**What needs to be done**
Reproduce the text of the records below word for word, leaving out the pictures.

——

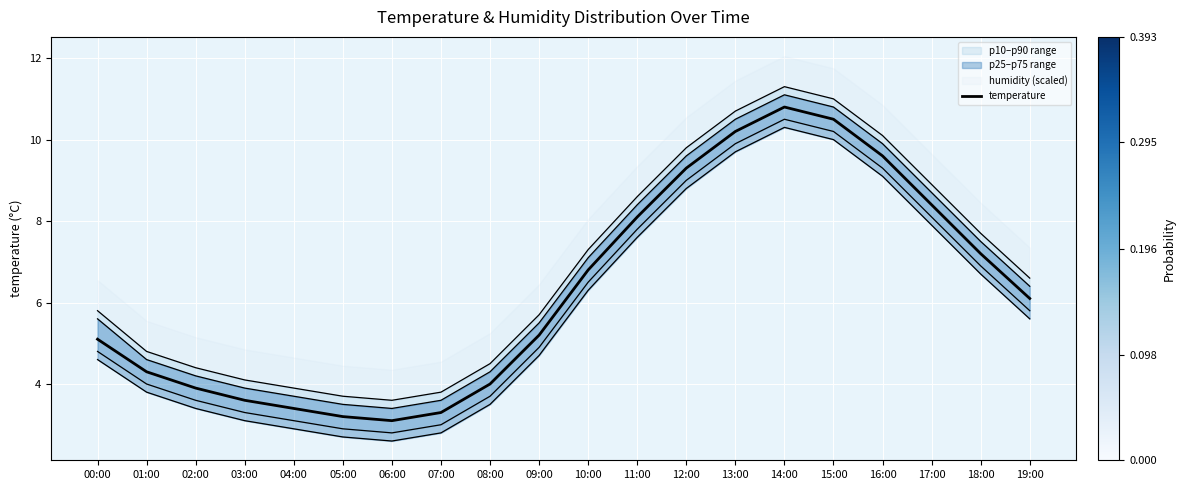

What is the smallest value displayed?

3.1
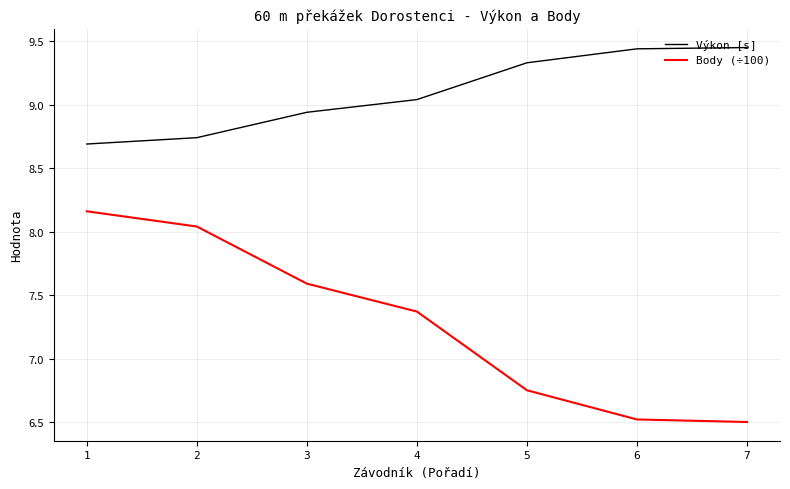

What is the difference between the maximum and minimum values in the Body (÷100) series?

1.7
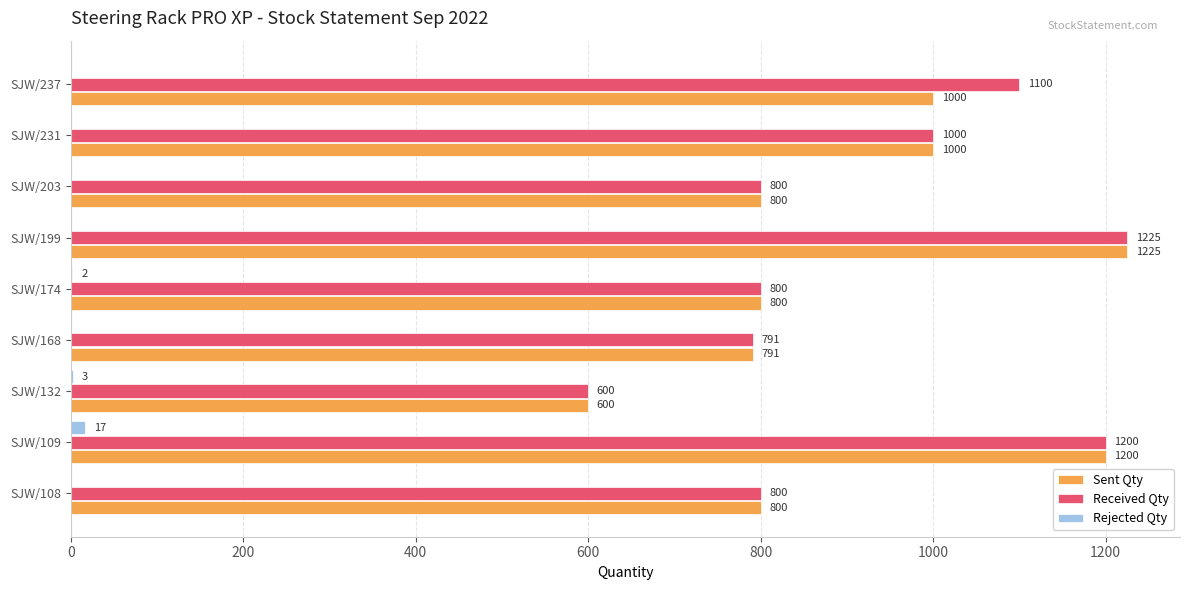

At which category is the sum across all series the highest?

SJW/199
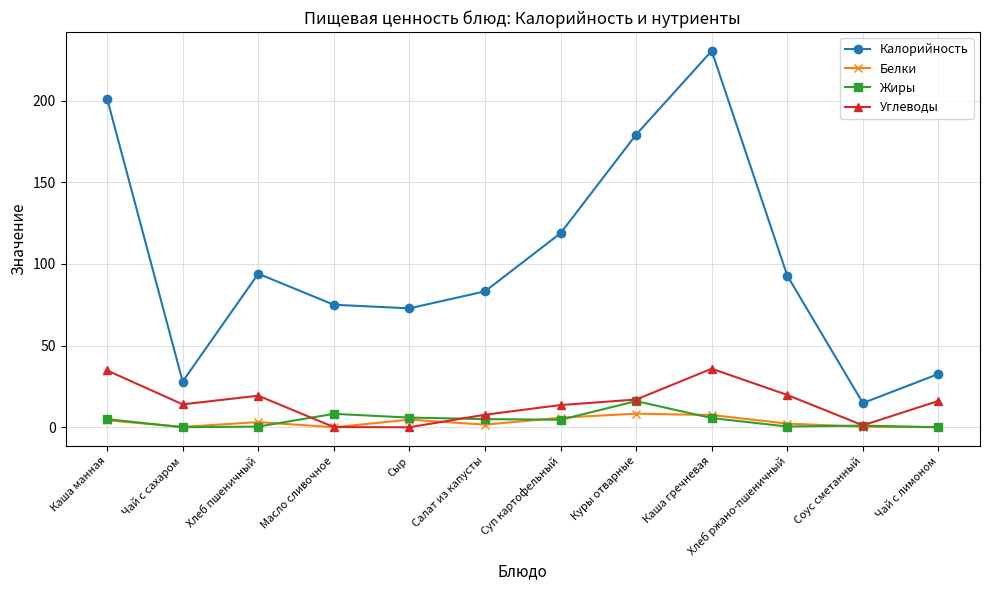

How many interior local valleys does the Углеводы series have?

3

——

**Exercise response**
What is the smallest value displayed?

3.1

What is the difference between the maximum and minimum values in the Body (÷100) series?

1.7

At which category is the sum across all series the highest?

SJW/199

How many interior local valleys does the Углеводы series have?

3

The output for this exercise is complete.